Il Problema Invisibile
Ogni giorno, milioni di dipendenti in Europa utilizzano modelli linguistici per le proprie attività lavorative. Scrivono email, analizzano documenti, generano report. In molti casi, queste interazioni contengono dati personali: nomi di clienti, codici fiscali, informazioni sanitarie, dati finanziari.
Il problema è che la maggior parte delle organizzazioni non ha visibilità su cosa viene inviato ai modelli AI esterni. E ciò che non si vede, non si può proteggere.
I Dati nel Contesto GDPR
Il Regolamento Generale sulla Protezione dei Dati (GDPR) è chiaro: l'invio di dati personali a un modello linguistico esterno costituisce un trattamento. Come tale, richiede:
- Una base giuridica legittima (Art. 6)
- Misure di sicurezza adeguate (Art. 32)
- Una valutazione d'impatto (DPIA) quando il trattamento presenta rischi elevati (Art. 35)
- L'applicazione del principio di privacy by design (Art. 25)
La mancata conformità espone l'organizzazione a sanzioni fino a 20 milioni di euro o il 4% del fatturato globale.
I Rischi Concreti
Data Leakage Involontario
Un dipendente che incolla un contratto in un chatbot AI per ottenere un riassunto sta potenzialmente esponendo dati personali di terze parti a un provider esterno. Senza strumenti di intercettazione, questo accade centinaia di volte al giorno in ogni grande organizzazione.

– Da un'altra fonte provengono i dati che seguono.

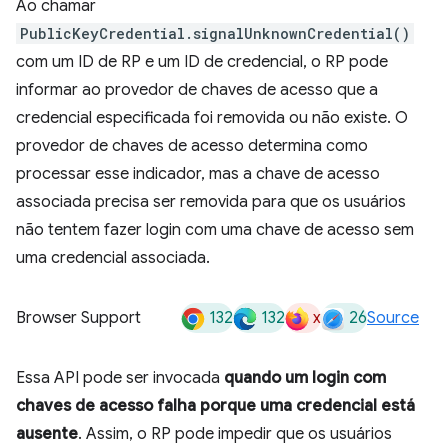
Ao chamar
PublicKeyCredential.signalUnknownCredential()
com um ID de RP e um ID de credencial, o RP pode
informar ao provedor de chaves de acesso que a
credencial especificada foi removida ou não existe. O
provedor de chaves de acesso determina como
processar esse indicador, mas a chave de acesso
associada precisa ser removida para que os usuários
não tentem fazer login com uma chave de acesso sem
uma credencial associada.
132
132
x
26
Browser Support
Source
Essa API pode ser invocada
quando um login com
chaves de acesso falha porque uma credencial está
ausente
. Assim, o RP pode impedir que os usuários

Training Data Contamination
Alcuni provider di modelli linguistici utilizzano le interazioni degli utenti per il fine-tuning dei propri modelli. Dati personali inviati oggi potrebbero riemergere nelle risposte generate per altri utenti domani.
Trasferimento Extra-UE
La maggior parte dei modelli linguistici commerciali opera su infrastrutture cloud statunitensi. L'invio di dati personali a questi modelli costituisce un trasferimento extra-UE, soggetto ai requisiti del Capo V del GDPR e alla giurisprudenza Schrems II.

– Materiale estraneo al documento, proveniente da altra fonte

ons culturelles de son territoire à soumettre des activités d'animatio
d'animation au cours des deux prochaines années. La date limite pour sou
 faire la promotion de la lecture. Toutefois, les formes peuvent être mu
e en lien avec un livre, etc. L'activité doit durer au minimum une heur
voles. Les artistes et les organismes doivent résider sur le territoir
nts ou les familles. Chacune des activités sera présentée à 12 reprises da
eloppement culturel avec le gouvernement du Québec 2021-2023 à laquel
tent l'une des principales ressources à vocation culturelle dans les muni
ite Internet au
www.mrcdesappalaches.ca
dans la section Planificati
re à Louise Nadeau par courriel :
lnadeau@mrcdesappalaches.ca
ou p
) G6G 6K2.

Impossibilità di Esercizio dei Diritti
Una volta che un dato personale è stato processato da un modello linguistico, diventa tecnicamente impossibile garantire il diritto alla cancellazione (Art. 17) o alla rettifica (Art. 16). Il dato è stato "visto" dal modello e potenzialmente incorporato nei suoi pesi.
Le Contromisure Tecniche
Intercettazione Preventiva
La prima linea di difesa è impedire che i dati personali raggiungano il modello AI. Questo richiede un sistema di pattern matching in tempo reale che analizzi ogni input e identifichi le informazioni sensibili prima dell'invio.
ATTRAHERE Shield Engine implementa esattamente questa funzione: 80 pattern di sicurezza enterprise analizzano ogni richiesta in meno di 12 millisecondi, bloccando o tokenizzando i dati personali prima che lascino il perimetro organizzativo.
Tokenizzazione Reversibile
Quando il blocco totale non è desiderabile, la tokenizzazione offre un compromesso: i dati personali vengono sostituiti con token univoci che preservano il contesto semantico della frase senza esporre le informazioni reali.
Il modello AI riceve ad esempio: "Il cliente [__ATT_a1b2c3d4_PERSONA_1__] ha richiesto..." anziché il nome reale. La risposta viene poi de-tokenizzata prima di essere restituita all'utente.
Audit Trail Immutabile
Ogni intercettazione, blocco o tokenizzazione viene registrata su un ledger crittografico. Questo audit trail costituisce la prova documentale che l'organizzazione ha adottato misure tecniche adeguate ai sensi dell'Art. 32 GDPR.
Il Costo dell'Inazione
Il Garante per la Protezione dei Dati Personali italiano ha già emesso provvedimenti significativi relativi all'uso di modelli linguistici. La tendenza è chiara: le autorità di controllo europee stanno intensificando la vigilanza sull'uso aziendale dell'AI.
Un'organizzazione che oggi non dispone di strumenti per tracciare e proteggere i dati personali nelle interazioni AI si espone a:
- Sanzioni GDPR fino al 4% del fatturato
- Sanzioni AI Act fino al 7% del fatturato
- Danni reputazionali incalcolabili
- Responsabilità ex D.Lgs 231/01 per i vertici aziendali
Conclusione
La protezione dei dati personali nei modelli linguistici non è un problema futuro: è un'urgenza presente. Le organizzazioni che oggi investono in infrastrutture di governance AI non stanno acquistando una tecnologia: stanno costruendo la propria difendibilità giuridica.
La domanda da porsi non è se i propri dipendenti inviano dati personali ai modelli AI. La risposta è quasi certamente sì. La domanda è: avete gli strumenti per dimostrare di averlo governato?